Scheme 5. Late-Stage Methylation of Complex and Bioactive Molecules^a.

^aYield of isolated product. ^bReaction with the B(neop) precursor. ^cReaction performed in 0.2 mmol scale.

The value of this process is further demonstrated by combining the methylation with C−B bond-forming reactions. These C−B bond-forming reactions include iridium-catalyzed C−H borylation of arenes and heteroarenes,²⁵ as well as stereoselective hydroboration,^26,27 and carbaboration of alkynes (Scheme 6).²⁸ A two-step processes involving generation of an aryl or heteroaryl boronate ester and methylation of the boronate intermediate in one pot without purification of the boronate provided methylated arenes (7l) and heteroarenes (1b and 10) in good yield, including two examples on the 700 mg to gram scale.

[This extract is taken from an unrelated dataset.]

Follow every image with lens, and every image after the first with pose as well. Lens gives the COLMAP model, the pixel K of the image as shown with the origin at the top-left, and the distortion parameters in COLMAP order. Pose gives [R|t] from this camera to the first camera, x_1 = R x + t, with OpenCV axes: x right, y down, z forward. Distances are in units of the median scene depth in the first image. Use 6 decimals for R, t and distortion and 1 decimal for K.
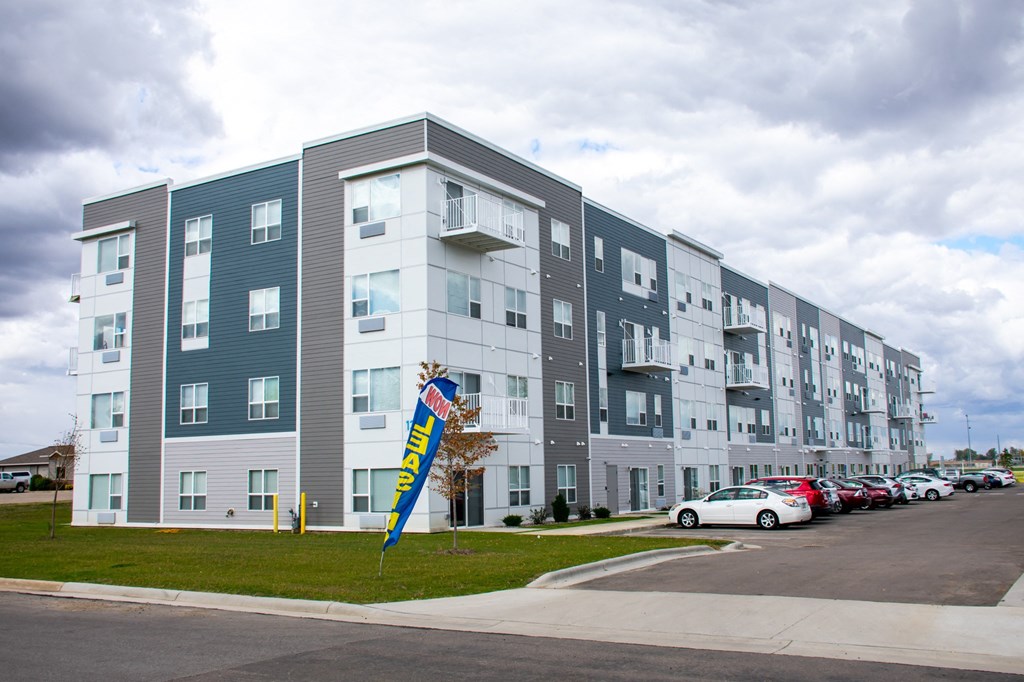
lens RADIAL K [[967.6, 0, 512.0], [0, 967.6, 341.0], [0, 0, 1]] dist [-0.001784, 0.005989]
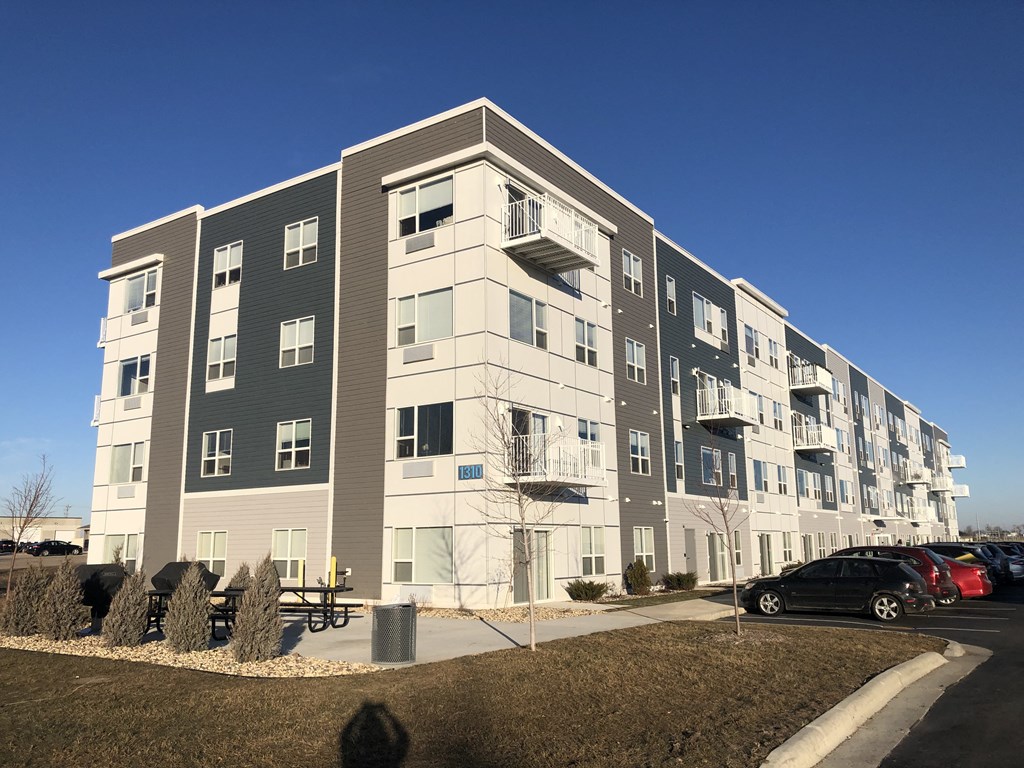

Likewise, the stereoselective hydroboration of terminal or internal alkynes, followed by subsequent methylation, led to (E)-alkenes (8b and 8d) selectively, and the regioselective carboboration of terminal alkynes, followed by palladium-catalyzed methylation of the resulting vinylboronate, generated a trisubstituted methylalkene (8h) with high stereoselectivity in good yield, directly from its corresponding alkyne.

Scheme 6. Methylation of Arenes, Heteroarenes and Alkynes via One-Pot C−B Bond-Forming Reaction, Followed by Methylation.

^a(a) [{Ir(cod)OMe}₂] (1.0 mol %), dtbpy (2.0 mol %), B₂pin₂, THF, 80 °C, 18 h then solvent removed; (b) A (1.0 mol %), KOtBu, MeI, tert-amylalcohol, 65 °C, 18 h; (c) [{Ir(cod)OMe}₂] (0.5 mol %),Me₄phen (1.0 mol %), B₂pin₂, THF, room temperature, 18 h then solvent removed; (d) [Ru(PPh₃)₃(CO)HCl] (5.0 mol %), HBpin, toluene, 50 °C, 16 h then solvent removed; (e) [{RuCp*(MeCN)₃}-PF₆] (5.0 mol %), HBpin, CH₂Cl₂, room temperature, 3 h then solvent removed; (f) CuCl (15 mol %), Xantphos (15 mol %), KOtBu, B₂pin₂, MeI, THF, 50 °C then solvent removed. B₂pin₂ =bispinacolatodiboron, dtbpy = 4,4′-Di-tert-butyl-2,2′-bipyridine, Cp* = pentamethylcyclopentadiene, phen = phenanthroline.

In conclusion, an efficient method for the methylation of arylboronic acid esters has been developed with CH₃I as the source of the methyl group under mild conditions. The methylation proceeds with high functional-group compatibility and a broad scope of arenes, heteroarenes, and alkenes and is suitable for late-stage functionalization of complex structures. Sequential, one-pot processes allow the methylation of arenes, heteroarenes, and alkenes to occur through aryl or vinyl boronate ester intermediates generated in situ.